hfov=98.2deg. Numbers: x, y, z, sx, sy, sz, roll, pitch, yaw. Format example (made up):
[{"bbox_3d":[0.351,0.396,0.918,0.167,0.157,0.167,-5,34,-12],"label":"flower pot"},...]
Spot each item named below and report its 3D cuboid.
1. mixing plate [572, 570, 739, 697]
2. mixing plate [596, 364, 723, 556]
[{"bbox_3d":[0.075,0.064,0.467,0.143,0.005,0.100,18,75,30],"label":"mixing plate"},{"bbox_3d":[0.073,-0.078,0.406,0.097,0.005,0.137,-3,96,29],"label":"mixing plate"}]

---

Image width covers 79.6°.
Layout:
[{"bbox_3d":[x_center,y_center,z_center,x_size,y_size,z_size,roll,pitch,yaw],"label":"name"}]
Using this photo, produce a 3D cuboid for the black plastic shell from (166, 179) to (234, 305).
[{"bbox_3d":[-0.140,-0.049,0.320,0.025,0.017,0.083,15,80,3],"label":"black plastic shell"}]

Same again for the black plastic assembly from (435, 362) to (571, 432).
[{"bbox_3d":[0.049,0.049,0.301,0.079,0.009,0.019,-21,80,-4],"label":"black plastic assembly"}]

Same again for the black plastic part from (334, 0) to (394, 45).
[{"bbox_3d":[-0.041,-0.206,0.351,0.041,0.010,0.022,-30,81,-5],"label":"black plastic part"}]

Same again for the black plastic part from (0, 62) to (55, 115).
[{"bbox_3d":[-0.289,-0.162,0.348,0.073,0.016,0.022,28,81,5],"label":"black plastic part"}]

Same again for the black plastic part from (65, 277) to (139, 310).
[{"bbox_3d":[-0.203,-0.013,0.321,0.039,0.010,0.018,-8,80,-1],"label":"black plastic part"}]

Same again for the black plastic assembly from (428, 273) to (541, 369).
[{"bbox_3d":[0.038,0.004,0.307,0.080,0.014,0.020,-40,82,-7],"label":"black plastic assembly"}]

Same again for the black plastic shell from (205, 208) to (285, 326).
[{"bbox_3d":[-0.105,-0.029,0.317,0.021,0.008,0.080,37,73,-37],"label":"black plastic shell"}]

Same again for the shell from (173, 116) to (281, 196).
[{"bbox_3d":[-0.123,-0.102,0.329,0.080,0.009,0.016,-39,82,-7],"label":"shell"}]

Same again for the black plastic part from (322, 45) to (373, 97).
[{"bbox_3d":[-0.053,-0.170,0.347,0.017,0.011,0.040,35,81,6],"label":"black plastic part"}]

---

TASK TO COMPLETE
Show all lines in the preceding material that have "roll" in them.

RESPONSE TO THE EXERCISE
hfov=98.2deg. Numbers: x, y, z, sx, sy, sz, roll, pitch, yaw. Format example (made up):
[{"bbox_3d":[x_center,y_center,z_center,x_size,y_size,z_size,roll,pitch,yaw],"label":"name"}]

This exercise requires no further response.